Conspiracies seen everywhere
I HAVE always found it strange that people don’t believe in conspiracies. They occur all the time.
The word conspire means to “breathe together”.
Just open your newspaper and you will see articles of how [this happens].
In The Herald of October 19, there are allegations of Mosebenzi Zwane conspiring to help the Guptas obtain Optimum coal mine and of channelling money to fund the Gupta wedding (“I am not captured by Guptas, says Zwane”).
On the next page [it is reported that] three men were arrested for conspiring to fraudulently pass unroadworthy vehicles (“Roadworthy disc scam arrests”).
The big South African construction companies’ top management were found guilty of conspiring to fix inflated pricing for the soccer stadiums. It’s a con game.
A hypothetical example would be a business with various departments, where one department had an excess of funds available.
To obtain them, false accusations were levelled against the manager of that department to oust him and set up new management which could then siphon off the money to projects for other departments.
A classic example from history would be the October 1929 crash causing the Great Depression in the US.
Alan Greenspan, former chairman of the Federal Reserve, admitted that the Fed actually caused the Great Depression, but, he said, “inadvertently”.
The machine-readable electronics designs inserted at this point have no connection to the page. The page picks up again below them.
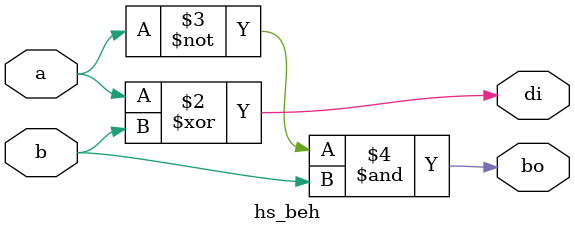
<source format=v>
`timescale 1ns / 1ps


module hs_beh(
    input a,b,
    output reg bo,di
    );
   always @(*)
   begin
   di=a^b; 
   bo=(~a)&b;
   end
endmodule

</source>
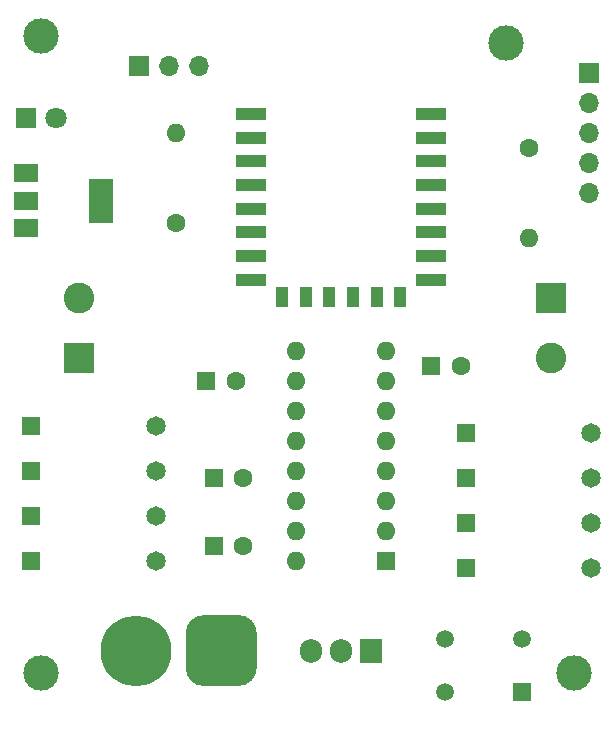
<source format=gbr>
%TF.GenerationSoftware,KiCad,Pcbnew,(5.1.10)-1*%
%TF.CreationDate,2021-11-08T05:29:08+05:30*%
%TF.ProjectId,Flipboard Final,466c6970-626f-4617-9264-2046696e616c,rev?*%
%TF.SameCoordinates,Original*%
%TF.FileFunction,Soldermask,Top*%
%TF.FilePolarity,Negative*%
%FSLAX46Y46*%
G04 Gerber Fmt 4.6, Leading zero omitted, Abs format (unit mm)*
G04 Created by KiCad (PCBNEW (5.1.10)-1) date 2021-11-08 05:29:08*
%MOMM*%
%LPD*%
G01*
G04 APERTURE LIST*
%ADD10R,1.600000X1.600000*%
%ADD11C,1.600000*%
%ADD12R,1.800000X1.800000*%
%ADD13C,1.800000*%
%ADD14C,1.650000*%
%ADD15R,1.650000X1.650000*%
%ADD16C,3.000000*%
%ADD17C,6.000000*%
%ADD18R,1.700000X1.700000*%
%ADD19O,1.700000X1.700000*%
%ADD20R,2.600000X2.600000*%
%ADD21C,2.600000*%
%ADD22O,1.600000X1.600000*%
%ADD23R,1.498000X1.498000*%
%ADD24C,1.498000*%
%ADD25R,2.000000X3.800000*%
%ADD26R,2.000000X1.500000*%
%ADD27R,1.905000X2.000000*%
%ADD28O,1.905000X2.000000*%
%ADD29R,2.500000X1.000000*%
%ADD30R,1.000000X1.800000*%
G04 APERTURE END LIST*
D10*
%TO.C,C1*%
X-78740000Y-17145000D03*
D11*
X-76240000Y-17145000D03*
%TD*%
%TO.C,C2*%
X-95290000Y-18415000D03*
D10*
X-97790000Y-18415000D03*
%TD*%
%TO.C,C3*%
X-97155000Y-26670000D03*
D11*
X-94655000Y-26670000D03*
%TD*%
%TO.C,C4*%
X-94655000Y-32385000D03*
D10*
X-97155000Y-32385000D03*
%TD*%
D12*
%TO.C,D1*%
X-113030000Y3810000D03*
D13*
X-110490000Y3810000D03*
%TD*%
D14*
%TO.C,D3*%
X-65185000Y-22860000D03*
D15*
X-75785000Y-22860000D03*
%TD*%
D14*
%TO.C,D5*%
X-65185000Y-30480000D03*
D15*
X-75785000Y-30480000D03*
%TD*%
%TO.C,D7*%
X-75785000Y-26670000D03*
D14*
X-65185000Y-26670000D03*
%TD*%
D15*
%TO.C,D9*%
X-75785000Y-34290000D03*
D14*
X-65185000Y-34290000D03*
%TD*%
%TO.C,D10*%
X-102015000Y-22225000D03*
D15*
X-112615000Y-22225000D03*
%TD*%
D14*
%TO.C,D11*%
X-102015000Y-33655000D03*
D15*
X-112615000Y-33655000D03*
%TD*%
%TO.C,D12*%
X-112615000Y-29845000D03*
D14*
X-102015000Y-29845000D03*
%TD*%
D15*
%TO.C,D13*%
X-112615000Y-26035000D03*
D14*
X-102015000Y-26035000D03*
%TD*%
D16*
%TO.C,H1*%
X-66675000Y-43180000D03*
%TD*%
%TO.C,H2*%
X-111760000Y10795000D03*
%TD*%
%TO.C,H3*%
X-111760000Y-43180000D03*
%TD*%
%TO.C,H4*%
X-72390000Y10160000D03*
%TD*%
D17*
%TO.C,J1*%
X-103720000Y-41275000D03*
G36*
G01*
X-93520000Y-39775000D02*
X-93520000Y-42775000D01*
G75*
G02*
X-95020000Y-44275000I-1500000J0D01*
G01*
X-98020000Y-44275000D01*
G75*
G02*
X-99520000Y-42775000I0J1500000D01*
G01*
X-99520000Y-39775000D01*
G75*
G02*
X-98020000Y-38275000I1500000J0D01*
G01*
X-95020000Y-38275000D01*
G75*
G02*
X-93520000Y-39775000I0J-1500000D01*
G01*
G37*
%TD*%
D18*
%TO.C,J2*%
X-103505000Y8255000D03*
D19*
X-100965000Y8255000D03*
X-98425000Y8255000D03*
%TD*%
D20*
%TO.C,J3*%
X-108585000Y-16510000D03*
D21*
X-108585000Y-11430000D03*
%TD*%
%TO.C,J4*%
X-68580000Y-16510000D03*
D20*
X-68580000Y-11430000D03*
%TD*%
D18*
%TO.C,J5*%
X-65405000Y7620000D03*
D19*
X-65405000Y5080000D03*
X-65405000Y2540000D03*
X-65405000Y0D03*
X-65405000Y-2540000D03*
%TD*%
D22*
%TO.C,R1*%
X-100330000Y2540000D03*
D11*
X-100330000Y-5080000D03*
%TD*%
%TO.C,R2*%
X-70485000Y1270000D03*
D22*
X-70485000Y-6350000D03*
%TD*%
D23*
%TO.C,S1*%
X-71045000Y-44795000D03*
D24*
X-77545000Y-44795000D03*
X-71045000Y-40295000D03*
X-77545000Y-40295000D03*
%TD*%
D25*
%TO.C,U1*%
X-106705000Y-3175000D03*
D26*
X-113005000Y-3175000D03*
X-113005000Y-5475000D03*
X-113005000Y-875000D03*
%TD*%
D27*
%TO.C,U2*%
X-83820000Y-41275000D03*
D28*
X-86360000Y-41275000D03*
X-88900000Y-41275000D03*
%TD*%
D10*
%TO.C,U3*%
X-82550000Y-33655000D03*
D22*
X-90170000Y-15875000D03*
X-82550000Y-31115000D03*
X-90170000Y-18415000D03*
X-82550000Y-28575000D03*
X-90170000Y-20955000D03*
X-82550000Y-26035000D03*
X-90170000Y-23495000D03*
X-82550000Y-23495000D03*
X-90170000Y-26035000D03*
X-82550000Y-20955000D03*
X-90170000Y-28575000D03*
X-82550000Y-18415000D03*
X-90170000Y-31115000D03*
X-82550000Y-15875000D03*
X-90170000Y-33655000D03*
%TD*%
D29*
%TO.C,U4*%
X-78760000Y4135000D03*
X-78760000Y2135000D03*
X-78760000Y135000D03*
X-78760000Y-1865000D03*
X-78760000Y-3865000D03*
X-78760000Y-5865000D03*
X-78760000Y-7865000D03*
X-78760000Y-9865000D03*
D30*
X-81360000Y-11365000D03*
X-83360000Y-11365000D03*
X-85360000Y-11365000D03*
X-87360000Y-11365000D03*
X-89360000Y-11365000D03*
X-91360000Y-11365000D03*
D29*
X-93960000Y-9865000D03*
X-93960000Y-7865000D03*
X-93960000Y-5865000D03*
X-93960000Y-3865000D03*
X-93960000Y-1865000D03*
X-93960000Y135000D03*
X-93960000Y2135000D03*
X-93960000Y4135000D03*
%TD*%
M02*

</source>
It was a con game, though, with the Fed pumping out credit and the press hyping the stock market.
As surely as night follows day a massive bubble was inflated.
The Fed then tightened the money supply, and investors big and small were ruined and bankrupted. The well connected then swooped in to buy up assets at bargain prices.
One can find similar examples throughout modern history.
It reminds me of what Mark Twain said, “The more I learn about people, the more I like my dogs”.